И что ж он говорит себе во оправданье —
Ты со смеху умрешь — вот все его желанье:
«Мой зять любезен мне, и скромен, и умен;
Он света пустотой никак не ослеплен;
Советов-де моих он вечно не забудет;
В глубокой старости меня покоить будет.
Не знатен, беден он — я для него богат;
Да честность знатности дороже мне стократ!»
Вот, друг сердечный мой, как нынче рассуждают!

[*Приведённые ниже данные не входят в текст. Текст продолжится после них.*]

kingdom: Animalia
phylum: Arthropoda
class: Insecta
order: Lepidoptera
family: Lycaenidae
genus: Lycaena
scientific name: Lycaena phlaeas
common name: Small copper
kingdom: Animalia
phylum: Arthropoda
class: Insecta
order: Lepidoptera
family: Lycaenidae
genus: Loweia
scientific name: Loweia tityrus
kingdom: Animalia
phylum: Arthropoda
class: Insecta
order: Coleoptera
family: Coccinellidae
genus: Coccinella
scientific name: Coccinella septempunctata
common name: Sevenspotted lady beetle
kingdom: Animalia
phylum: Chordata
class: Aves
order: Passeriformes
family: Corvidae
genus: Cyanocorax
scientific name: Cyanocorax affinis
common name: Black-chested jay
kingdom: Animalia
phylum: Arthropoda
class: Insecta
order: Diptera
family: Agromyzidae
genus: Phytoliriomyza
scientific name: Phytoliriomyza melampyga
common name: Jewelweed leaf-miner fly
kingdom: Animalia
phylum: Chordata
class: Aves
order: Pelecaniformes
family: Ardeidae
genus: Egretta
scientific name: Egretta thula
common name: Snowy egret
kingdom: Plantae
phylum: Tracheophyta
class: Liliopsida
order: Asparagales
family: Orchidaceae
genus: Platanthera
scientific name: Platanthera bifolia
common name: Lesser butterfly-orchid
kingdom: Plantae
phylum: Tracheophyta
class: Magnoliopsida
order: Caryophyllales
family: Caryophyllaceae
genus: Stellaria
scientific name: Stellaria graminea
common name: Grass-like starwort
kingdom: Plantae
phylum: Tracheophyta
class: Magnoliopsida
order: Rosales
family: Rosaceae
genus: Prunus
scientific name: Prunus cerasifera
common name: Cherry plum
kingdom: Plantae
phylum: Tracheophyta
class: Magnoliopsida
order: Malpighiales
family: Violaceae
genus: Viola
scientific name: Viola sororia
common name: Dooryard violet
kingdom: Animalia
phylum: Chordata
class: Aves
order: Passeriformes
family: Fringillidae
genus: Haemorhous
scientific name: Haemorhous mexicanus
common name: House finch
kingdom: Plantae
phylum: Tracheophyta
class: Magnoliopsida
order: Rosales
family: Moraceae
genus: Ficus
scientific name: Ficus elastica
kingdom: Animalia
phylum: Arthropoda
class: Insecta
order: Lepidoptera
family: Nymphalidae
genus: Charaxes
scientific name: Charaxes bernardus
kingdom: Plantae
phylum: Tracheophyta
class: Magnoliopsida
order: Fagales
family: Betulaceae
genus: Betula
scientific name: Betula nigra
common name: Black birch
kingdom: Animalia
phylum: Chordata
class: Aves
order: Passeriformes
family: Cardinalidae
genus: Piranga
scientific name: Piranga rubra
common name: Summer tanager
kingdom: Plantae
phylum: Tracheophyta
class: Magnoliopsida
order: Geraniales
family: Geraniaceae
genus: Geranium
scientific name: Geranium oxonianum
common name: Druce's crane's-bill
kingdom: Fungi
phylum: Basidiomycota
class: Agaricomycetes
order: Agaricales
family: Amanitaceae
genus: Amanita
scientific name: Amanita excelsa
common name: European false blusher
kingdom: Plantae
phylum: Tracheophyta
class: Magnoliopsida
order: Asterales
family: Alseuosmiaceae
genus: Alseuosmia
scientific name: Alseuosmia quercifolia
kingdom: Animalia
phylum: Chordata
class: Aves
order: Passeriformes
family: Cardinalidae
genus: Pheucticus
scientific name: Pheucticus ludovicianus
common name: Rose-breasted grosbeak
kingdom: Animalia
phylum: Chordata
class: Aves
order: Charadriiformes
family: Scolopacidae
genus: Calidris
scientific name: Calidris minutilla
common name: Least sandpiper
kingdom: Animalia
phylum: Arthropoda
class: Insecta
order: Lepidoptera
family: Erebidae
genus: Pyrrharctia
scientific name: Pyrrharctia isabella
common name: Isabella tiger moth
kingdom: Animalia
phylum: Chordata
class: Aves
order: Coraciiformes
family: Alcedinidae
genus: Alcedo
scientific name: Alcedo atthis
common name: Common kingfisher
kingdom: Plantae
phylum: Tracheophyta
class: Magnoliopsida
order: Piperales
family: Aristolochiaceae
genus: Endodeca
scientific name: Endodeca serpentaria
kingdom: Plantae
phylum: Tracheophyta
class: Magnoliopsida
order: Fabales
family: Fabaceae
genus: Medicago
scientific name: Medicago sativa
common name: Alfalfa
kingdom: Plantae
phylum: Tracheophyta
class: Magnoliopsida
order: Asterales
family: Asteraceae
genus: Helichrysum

И умниками их иные называют!»
Сосед мой тут умолк; в отраду я ему
Сказал, что редкие последуют тому;
Что Миловых князей у нас, конечно, мало;
Что золото копить желанье не пропало;
Что любим мы чины и ленты получать,
Не любим только их заслугой доставать;
Что также здесь не все охотники до чтенья;
Что редкие у нас желают просвещенья;
Не всякий знаниям честь должну воздает
И часто враль, глупец разумником слывет;
Достоинств лаврами у нас не украшают;
Здесь любят плясунов — ученых презирают.
Тут ужин кончился — и я домой тотчас.
О хижина моя, приятней ты сто раз
Всех модных ужинов, концертов всех и балов,
Где часто видим мы безумцев и нахалов!
В тебе насмешек злых, в тебе злословья нет:
В тебе спокойствие и тишина живет;
В тебе и разум мой, и дух всегда свободен.
Утехи мне дарить свет модный не способен,
И для того теперь навек прощаюсь с ним:
Фортуны не найду я с сердцем в нем моим.